Accepted for/Published in: JMIR Formative Research
Date Submitted: May 1, 2024
Date Accepted: Nov 24, 2024
Warning: This is an author submission that is not peer-reviewed or edited. Preprints - unless they show as "accepted" - should not be relied on to guide clinical practice or health-related behavior and should not be reported in news media as established information.

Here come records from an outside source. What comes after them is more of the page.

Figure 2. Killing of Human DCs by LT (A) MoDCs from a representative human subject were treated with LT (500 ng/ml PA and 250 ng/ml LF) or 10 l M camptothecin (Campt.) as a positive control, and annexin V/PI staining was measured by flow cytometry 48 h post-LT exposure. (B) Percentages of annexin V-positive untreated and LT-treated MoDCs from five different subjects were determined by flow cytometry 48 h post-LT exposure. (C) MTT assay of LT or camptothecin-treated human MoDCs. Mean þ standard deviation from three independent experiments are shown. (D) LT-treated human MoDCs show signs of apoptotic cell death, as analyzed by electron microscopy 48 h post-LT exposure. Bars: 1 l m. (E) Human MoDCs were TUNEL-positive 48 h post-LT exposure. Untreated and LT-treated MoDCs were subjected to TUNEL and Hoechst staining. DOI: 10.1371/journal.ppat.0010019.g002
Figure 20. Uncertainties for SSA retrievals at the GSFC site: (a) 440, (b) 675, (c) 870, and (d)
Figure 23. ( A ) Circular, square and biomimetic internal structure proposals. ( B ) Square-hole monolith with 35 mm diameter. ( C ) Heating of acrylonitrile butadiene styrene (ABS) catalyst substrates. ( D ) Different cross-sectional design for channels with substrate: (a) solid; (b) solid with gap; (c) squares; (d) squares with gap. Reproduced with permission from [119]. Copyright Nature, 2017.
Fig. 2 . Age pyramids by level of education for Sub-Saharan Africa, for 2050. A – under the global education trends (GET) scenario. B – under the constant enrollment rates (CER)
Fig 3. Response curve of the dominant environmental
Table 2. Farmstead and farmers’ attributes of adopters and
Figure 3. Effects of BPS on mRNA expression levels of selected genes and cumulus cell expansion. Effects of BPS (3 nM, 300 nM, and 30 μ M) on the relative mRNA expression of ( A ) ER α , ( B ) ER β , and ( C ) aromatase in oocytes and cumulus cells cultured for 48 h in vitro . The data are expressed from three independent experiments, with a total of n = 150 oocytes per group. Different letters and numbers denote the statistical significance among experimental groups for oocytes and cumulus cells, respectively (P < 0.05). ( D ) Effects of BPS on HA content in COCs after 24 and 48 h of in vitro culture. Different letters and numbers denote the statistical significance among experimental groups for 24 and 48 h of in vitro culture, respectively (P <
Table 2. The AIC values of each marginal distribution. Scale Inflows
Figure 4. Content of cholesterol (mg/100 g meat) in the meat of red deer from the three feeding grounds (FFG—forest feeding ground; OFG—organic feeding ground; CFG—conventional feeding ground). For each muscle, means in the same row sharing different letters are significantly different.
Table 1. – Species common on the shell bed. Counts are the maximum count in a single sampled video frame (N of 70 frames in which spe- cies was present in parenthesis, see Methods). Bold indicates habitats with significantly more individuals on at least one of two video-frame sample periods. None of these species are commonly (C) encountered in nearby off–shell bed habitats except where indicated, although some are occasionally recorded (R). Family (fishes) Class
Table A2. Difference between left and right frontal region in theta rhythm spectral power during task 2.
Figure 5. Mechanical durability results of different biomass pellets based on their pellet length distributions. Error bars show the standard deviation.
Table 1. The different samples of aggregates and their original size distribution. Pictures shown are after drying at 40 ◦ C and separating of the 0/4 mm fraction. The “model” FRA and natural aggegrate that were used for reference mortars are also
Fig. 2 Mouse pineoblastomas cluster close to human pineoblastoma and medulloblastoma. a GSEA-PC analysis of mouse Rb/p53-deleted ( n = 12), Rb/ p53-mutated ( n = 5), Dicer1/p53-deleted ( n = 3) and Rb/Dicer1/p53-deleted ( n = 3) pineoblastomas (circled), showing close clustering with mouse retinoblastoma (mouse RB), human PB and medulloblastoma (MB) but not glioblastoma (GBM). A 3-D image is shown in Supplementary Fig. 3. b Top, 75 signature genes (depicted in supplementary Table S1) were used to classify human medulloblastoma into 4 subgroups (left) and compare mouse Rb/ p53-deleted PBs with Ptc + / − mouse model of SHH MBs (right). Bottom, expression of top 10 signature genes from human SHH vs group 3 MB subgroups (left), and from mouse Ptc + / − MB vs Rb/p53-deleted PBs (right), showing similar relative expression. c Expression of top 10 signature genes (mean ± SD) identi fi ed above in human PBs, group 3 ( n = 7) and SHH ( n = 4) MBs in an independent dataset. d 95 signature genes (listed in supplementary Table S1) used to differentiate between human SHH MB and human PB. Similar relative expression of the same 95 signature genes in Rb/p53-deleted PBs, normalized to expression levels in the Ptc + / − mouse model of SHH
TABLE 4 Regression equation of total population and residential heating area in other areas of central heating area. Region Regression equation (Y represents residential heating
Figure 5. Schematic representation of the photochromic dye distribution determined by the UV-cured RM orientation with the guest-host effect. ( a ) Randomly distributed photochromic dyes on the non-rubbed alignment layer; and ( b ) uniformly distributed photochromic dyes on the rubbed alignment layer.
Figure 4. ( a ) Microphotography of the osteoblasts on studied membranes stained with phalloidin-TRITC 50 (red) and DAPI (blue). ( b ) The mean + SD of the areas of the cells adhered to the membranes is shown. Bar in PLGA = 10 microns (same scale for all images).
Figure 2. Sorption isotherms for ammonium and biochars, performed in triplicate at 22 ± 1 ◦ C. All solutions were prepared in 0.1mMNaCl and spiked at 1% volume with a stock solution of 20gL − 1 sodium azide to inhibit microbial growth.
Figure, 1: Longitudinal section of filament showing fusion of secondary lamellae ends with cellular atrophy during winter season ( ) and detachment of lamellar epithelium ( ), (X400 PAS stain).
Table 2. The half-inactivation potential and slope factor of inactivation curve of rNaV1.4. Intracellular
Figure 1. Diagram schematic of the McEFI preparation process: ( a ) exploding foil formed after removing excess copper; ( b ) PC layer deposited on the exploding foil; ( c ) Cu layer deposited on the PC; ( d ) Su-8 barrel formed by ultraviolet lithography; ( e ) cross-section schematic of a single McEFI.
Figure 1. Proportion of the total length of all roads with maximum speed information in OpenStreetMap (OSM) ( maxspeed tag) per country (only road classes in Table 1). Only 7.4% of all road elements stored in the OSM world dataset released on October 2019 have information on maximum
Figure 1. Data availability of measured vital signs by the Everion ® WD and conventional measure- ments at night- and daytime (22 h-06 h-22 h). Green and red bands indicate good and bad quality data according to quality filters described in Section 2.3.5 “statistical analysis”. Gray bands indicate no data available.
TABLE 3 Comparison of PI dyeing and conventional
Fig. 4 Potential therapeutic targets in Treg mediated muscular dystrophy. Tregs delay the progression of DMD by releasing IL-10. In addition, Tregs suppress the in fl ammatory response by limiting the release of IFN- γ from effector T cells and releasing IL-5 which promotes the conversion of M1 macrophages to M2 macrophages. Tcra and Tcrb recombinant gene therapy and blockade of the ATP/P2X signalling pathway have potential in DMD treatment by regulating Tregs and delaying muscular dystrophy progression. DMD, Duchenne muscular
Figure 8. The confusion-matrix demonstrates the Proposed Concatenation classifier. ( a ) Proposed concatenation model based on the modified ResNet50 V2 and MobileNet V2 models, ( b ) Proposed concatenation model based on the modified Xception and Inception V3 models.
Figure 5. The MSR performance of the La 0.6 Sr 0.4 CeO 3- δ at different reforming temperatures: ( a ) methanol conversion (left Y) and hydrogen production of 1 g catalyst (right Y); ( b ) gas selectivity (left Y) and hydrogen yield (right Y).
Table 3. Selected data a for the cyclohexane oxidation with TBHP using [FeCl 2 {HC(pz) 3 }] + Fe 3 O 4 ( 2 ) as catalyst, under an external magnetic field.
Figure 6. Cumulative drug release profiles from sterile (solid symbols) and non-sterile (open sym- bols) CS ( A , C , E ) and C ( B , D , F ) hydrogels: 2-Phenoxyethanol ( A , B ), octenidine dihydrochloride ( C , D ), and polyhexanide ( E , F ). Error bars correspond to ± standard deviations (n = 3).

An Assistant for ICD-10 Coding: Leveraging GPT-4 and RoBERTa for Term Extraction and Code Description Analysis
ABSTRACT
Background:
The International Classification of Diseases (ICD), developed by the WHO, standardizes health condition coding to support healthcare policy, research, and billing, but AI automation, while promising, still underperforms compared to human accuracy and lacks the explainability needed for adoption in medical settings.
Objective:
The potential of Large Language Models (LLMs) is explored for assisting medical coders in the International Classification of Diseases-10 (ICD-10) coding. The study aims on augmenting human coding by initially identifying lead terms and utilizing RAG-based methods for computer-assisted coding enhancement.
Methods:
The explainability dataset from the CodiEsp challenge (CodiEsp-X) was used, featuring 1000 Spanish clinical cases annotated with ICD-10 codes. From CodiEsp-X, a dataset was created using GPT-4, where full textual evidence annotations were replaced with lead term annotations. Phase 1 consisted of fine-tuning a named entity recognition (NER) RoBERTa transformer model for lead term extraction. In Phase 2, the ICD code for identified lead terms was assigned using GPT-4 and ICD code descriptions, a Retrieval-Augmented Generation (RAG) approach.
Results:
The fine-tuned RoBERTa achieved an overall F1 score of 0.80 for ICD lead term extraction on the new CodiEsp-X-lead dataset in phase 1. In phase 2, the GPT-4 generated code descriptions improved the recall from 55.1% to 82.3% for procedure code lookups in a code description database. However, relying solely on GPT-4 prompting and code descriptions as a resource to assign the correct ICD-10 code to identified lead terms resulted in poor performance on the CodiEsp-X task, with an F1 score of 0.305.
Conclusions:
While the fine-tuning on training data might have improved the ICD coding, it was intentionally omitted to prioritize generalizability.